Ya los antiguos esclavos, sedientos de venganza, se precipitaban sobre Pereira para llevarlo a rastras, cuando Leonardo se interpuso y los detuvo con un gesto.
— Os prohíbo formalmente realizar ningún acto de crueldad con este hombre -declaró en tono terminante-. Sólo consentiré que se le fusile.
No obstante, era superfluo inquietarse de la suerte del siniestro negrero, porque no estaba destinado a morir de mano de los hombres. En el preciso momento de ir a sujetarle Nutria, se puso lívido, levantando los brazos en alto, y cayó de repente exhalando un débil gemido.
Leonardo se inclinó a examinarle comprobando que acababa de sucumbir de una embolia provocada por la emoción de verse condenado a muerte.
— La Pastora había profetizado la verdad exacta -observó el enano- porque los cielos vienen a frustrar nuestra venganza. ¡Woow!, es verdaderamente una lástima; siempre nos quedará el consuelo de pensar que en adelante no puede causarnos daño.
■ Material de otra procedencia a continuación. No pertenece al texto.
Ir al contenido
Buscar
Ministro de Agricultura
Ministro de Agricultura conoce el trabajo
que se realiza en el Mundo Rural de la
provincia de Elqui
— ¡Que se lleven ese cuerpo de aquí! -ordenó Leonardo impresionado por los rasgos horriblemente convulsos del muerto.
Después, dirigiéndose al negro, como si nada hubiera ocurrido, prosiguió:
— Nutria, corre con esos hombres a libertar los esclavos que siguen todavía encadenados; repárteles todos los fusiles, todas las municiones y todos los víveres que puedas encontrar y haz que se concentren en las inmediaciones de los desembarcaderos. Debemos alejamos cuanto antes de estos lugares; los bandidos van a buscar la ayuda de los tratantes que tripulan los dhows y volverán a la carga contra nosotros.